■ **ЗАДАНИЯ**
a) Перепишите из текста интервью без единого изменения отрывок от «ИВАНОВ: На мой» до «этом ничего страшного.» включительно.
b) Переведите на английский язык предложение из текста интервью: «Наша экономика переживает стабильный рост».

ИВАНОВ: Конечно, экономика была разрушена. Не думаю, что в мире найдутся страны, которые смогли бы пройти через то, что у нас случилось в 1991 г. относительно - относительно - мирным путем. В отличие от Югославии, у нас не началась гражданская война. Нерешенные проблемы есть и сегодня, но это проблемы, которые Россия унаследовала от СССР. Я имею в виду Приднестровье, Южную Осетию и Абхазию. Эти проблемы создала не Россия. Что же касается нашей территориальной целостности, то здесь все в порядке - мы просто должны ее и дальше оберегать, гарантировать внешнюю безопасность страны - ведь мы, естественно, понимаем, в каком мире живем, и в каком окружении.
FT: Кое-кто утверждает, что централизация политического и экономического управления в России - гиперцентрализация власти - препятствует экономическому росту. . .
ИВАНОВ: На мой взгляд, это спорный вопрос. В основе всего лежит экономика. Если вы с этим согласны, то отметим, что последние несколько лет экономика России развивается весьма динамично. Наша экономика переживает стабильный рост. Осмелюсь высказать весьма 'недемократичное' мнение: для большинства граждан Российской Федерации самое главное - это ситуация в экономике. Гражданское общество тоже важно, но на практике многие инициативы по его развитию исходят не 'снизу', а 'сверху'. Это подтверждает то, о чем я говорил в самом начале: граждане в большинстве своем аполитичны, и лично я не вижу в этом ничего страшного.

■ **ИСХОДНЫЕ ДАННЫЕ**

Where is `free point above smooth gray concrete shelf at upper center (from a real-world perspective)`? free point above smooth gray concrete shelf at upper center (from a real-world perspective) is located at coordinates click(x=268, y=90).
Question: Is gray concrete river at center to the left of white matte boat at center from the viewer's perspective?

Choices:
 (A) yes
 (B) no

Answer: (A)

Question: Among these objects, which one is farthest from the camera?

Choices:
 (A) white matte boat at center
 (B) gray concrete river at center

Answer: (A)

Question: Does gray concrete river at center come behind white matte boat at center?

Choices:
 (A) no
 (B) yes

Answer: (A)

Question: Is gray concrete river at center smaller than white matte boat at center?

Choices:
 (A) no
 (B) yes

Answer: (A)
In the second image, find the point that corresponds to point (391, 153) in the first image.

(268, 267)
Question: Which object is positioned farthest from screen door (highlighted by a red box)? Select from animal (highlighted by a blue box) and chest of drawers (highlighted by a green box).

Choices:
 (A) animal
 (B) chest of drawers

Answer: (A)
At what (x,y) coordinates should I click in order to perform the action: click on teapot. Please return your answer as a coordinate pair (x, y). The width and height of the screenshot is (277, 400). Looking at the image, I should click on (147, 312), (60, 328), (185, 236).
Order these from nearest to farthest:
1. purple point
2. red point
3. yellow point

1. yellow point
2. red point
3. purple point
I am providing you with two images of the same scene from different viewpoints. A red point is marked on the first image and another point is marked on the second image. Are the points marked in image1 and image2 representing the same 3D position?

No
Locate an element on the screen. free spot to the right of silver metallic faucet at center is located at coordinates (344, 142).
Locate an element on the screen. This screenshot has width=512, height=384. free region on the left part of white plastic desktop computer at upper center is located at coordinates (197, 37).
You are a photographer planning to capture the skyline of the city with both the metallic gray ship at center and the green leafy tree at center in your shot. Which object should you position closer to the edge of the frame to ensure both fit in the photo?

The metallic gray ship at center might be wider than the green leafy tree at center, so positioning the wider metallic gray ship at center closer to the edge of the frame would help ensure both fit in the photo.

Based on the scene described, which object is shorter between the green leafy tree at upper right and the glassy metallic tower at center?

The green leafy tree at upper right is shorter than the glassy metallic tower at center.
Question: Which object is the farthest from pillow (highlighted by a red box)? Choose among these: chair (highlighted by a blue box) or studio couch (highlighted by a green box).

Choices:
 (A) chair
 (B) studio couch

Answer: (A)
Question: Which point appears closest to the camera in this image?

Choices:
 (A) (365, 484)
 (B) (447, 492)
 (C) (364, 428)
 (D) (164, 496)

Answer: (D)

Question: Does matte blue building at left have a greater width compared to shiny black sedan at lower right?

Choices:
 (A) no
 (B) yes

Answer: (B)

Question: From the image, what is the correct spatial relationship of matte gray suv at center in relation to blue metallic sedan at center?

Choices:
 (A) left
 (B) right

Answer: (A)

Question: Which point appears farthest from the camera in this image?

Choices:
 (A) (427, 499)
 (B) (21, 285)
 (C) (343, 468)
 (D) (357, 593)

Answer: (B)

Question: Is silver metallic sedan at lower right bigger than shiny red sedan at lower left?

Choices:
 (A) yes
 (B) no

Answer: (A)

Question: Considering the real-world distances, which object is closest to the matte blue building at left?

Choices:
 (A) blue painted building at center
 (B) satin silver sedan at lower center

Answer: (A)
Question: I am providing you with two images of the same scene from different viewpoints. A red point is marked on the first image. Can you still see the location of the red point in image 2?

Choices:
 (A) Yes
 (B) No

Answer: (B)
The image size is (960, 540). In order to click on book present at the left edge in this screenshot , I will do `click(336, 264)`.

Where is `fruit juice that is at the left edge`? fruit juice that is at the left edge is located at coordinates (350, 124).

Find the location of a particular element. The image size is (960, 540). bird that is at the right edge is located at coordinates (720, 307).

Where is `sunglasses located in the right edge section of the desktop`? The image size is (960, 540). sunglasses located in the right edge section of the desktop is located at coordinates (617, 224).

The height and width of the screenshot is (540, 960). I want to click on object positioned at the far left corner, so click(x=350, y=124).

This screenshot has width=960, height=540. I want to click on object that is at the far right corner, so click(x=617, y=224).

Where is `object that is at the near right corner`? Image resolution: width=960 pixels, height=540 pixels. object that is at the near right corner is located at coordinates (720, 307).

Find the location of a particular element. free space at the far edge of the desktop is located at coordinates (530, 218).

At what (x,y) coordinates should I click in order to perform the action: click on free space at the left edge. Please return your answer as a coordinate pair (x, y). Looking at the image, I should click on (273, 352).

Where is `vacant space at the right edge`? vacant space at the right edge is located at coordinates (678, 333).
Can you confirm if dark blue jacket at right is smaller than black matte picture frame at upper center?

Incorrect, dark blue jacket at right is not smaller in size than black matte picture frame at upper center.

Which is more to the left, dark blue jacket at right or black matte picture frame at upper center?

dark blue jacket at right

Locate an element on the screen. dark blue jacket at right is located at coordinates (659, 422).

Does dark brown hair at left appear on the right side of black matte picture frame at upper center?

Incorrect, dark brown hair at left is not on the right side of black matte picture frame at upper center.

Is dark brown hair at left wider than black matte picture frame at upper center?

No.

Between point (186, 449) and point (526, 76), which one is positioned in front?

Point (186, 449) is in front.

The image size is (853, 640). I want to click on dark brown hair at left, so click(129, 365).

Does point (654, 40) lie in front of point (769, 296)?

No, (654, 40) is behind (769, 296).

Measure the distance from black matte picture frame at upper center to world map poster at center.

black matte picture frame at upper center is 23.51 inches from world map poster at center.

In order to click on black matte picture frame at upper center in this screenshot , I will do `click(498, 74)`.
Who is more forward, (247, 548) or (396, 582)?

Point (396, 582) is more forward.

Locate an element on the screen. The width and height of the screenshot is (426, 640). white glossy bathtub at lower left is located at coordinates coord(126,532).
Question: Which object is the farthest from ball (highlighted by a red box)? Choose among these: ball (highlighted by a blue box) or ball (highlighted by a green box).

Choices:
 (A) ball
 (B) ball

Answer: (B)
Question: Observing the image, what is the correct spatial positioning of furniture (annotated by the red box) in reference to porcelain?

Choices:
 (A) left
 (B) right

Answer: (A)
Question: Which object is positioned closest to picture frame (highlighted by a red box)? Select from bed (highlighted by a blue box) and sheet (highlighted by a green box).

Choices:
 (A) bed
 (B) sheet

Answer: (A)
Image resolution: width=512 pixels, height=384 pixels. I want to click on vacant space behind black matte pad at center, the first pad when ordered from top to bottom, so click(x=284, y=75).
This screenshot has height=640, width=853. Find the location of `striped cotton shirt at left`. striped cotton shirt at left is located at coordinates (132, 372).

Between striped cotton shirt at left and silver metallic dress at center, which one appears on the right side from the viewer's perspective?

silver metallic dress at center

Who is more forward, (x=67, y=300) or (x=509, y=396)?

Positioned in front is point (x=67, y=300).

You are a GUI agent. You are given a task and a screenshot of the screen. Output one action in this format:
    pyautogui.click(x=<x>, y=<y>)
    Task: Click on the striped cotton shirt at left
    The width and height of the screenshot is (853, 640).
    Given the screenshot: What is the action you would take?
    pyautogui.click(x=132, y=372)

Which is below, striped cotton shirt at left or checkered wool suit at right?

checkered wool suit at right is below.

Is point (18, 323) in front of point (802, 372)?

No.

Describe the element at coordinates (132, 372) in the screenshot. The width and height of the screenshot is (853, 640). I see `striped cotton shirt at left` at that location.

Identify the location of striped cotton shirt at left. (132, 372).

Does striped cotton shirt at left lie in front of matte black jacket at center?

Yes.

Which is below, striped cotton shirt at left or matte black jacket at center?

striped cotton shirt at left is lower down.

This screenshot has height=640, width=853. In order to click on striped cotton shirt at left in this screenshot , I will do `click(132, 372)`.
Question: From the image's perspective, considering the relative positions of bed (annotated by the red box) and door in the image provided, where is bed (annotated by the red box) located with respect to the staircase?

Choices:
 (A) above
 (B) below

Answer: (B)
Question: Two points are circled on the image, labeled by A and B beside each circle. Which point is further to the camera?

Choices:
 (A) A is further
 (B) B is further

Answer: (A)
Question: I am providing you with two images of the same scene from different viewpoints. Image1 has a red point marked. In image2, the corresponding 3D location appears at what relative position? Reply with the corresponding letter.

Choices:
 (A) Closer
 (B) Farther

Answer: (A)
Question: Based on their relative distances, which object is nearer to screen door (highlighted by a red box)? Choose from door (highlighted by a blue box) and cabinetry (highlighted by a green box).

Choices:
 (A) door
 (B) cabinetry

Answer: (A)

■ **ОТВЕТЫ К ЗАДАНИЯМ**
a)
ИВАНОВ: На мой взгляд, это спорный вопрос. В основе всего лежит экономика. Если вы с этим согласны, то отметим, что последние несколько лет экономика России развивается весьма динамично. Наша экономика переживает стабильный рост. Осмелюсь высказать весьма 'недемократичное' мнение: для большинства граждан Российской Федерации самое главное - это ситуация в экономике. Гражданское общество тоже важно, но на практике многие инициативы по его развитию исходят не 'снизу', а 'сверху'. Это подтверждает то, о чем я говорил в самом начале: граждане в большинстве своем аполитичны, и лично я не вижу в этом ничего страшного.

b) Our economy is experiencing stable growth.